And this is my picture: a 1906 painting comes to Wellington

By Russell Briant

And this is my picture. Or how we got our own Emily Harris, ‘Kiekie, Tī Ngahere, Nīkau, Mikoikoi and Neinei’ (1906)

My name is Russell Briant and Emily Cumming Harris is my 3x great aunt. Those of you who have read this wonderful blog may know that the Briant connection with the Harris family comes through Emily’s younger sister Mary Weyergang.

When I was young my grandmother, Mildred Briant, told me many times of the artistic Harris relatives we had from New Plymouth and Nelson. But these were distant, ancient history people for me. However, they and their artwork became much more concrete after my mother told me that there was quite a large collection of Harris paintings in New Plymouth’s Puke Ariki Museum. And even more so when she introduced me to this rich blog.

In 2020 I contacted Puke Ariki, explained my connection to the Harris family and asked if my wife and I could arrange a visit to see the works they had archived. In August that year we met with the museum’s pictorial collections curator, Chanelle Carrick, and had a wonderful couple of hours looking at the artwork and other family mementos Puke Ariki had on and off site. I took many photographs and while I was writing them up to share with family, my wife went for a walk across from our hotel into the grounds of St Mary’s Cathedral. There she chanced on the shared grave of Emily and Mary’s siblings, Corbyn and Frances Harris. We had not known they were buried there so it all felt very serendipitous and connected. In particular, we had just seen Edwin Harris’s paintings, sketches and the lithograph view of the Cathedral from Marsland Hill, made very shortly after Corbyn’s death. A very special day indeed.

A photo of Corbyn and Frances Harris's dark grey headstone with white writing
Corbyn Harris and Frances Harris marker at St Mary’s, New Plymouth. John Pickering, 1 Apr 2020
A wartime view of New Plymouth from Marsland Hill by night, lighted windows of St Mary’s Church and graves bottom left.

WHAT YOU SHOULD DO:
Answer these questions from the family history post above, one line each:
1. How is Emily Cumming Harris related to the writer?
2. Who told the writer, when he was young, about the artistic Harris relatives?
3. What is the name of the Puke Ariki pictorial collections curator the writer and his wife met?

SOURCE MATERIAL:

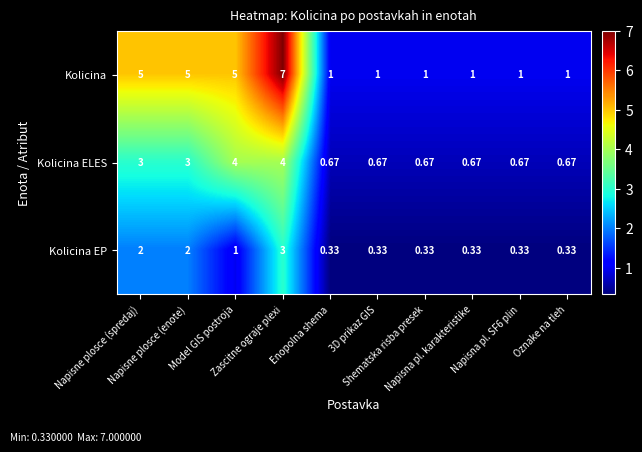

Which series has the largest range (max minus min)?

Kolicina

EXPECTED OUTPUT:
1. She is his 3x great aunt.
2. His grandmother, Mildred Briant.
3. Chanelle Carrick.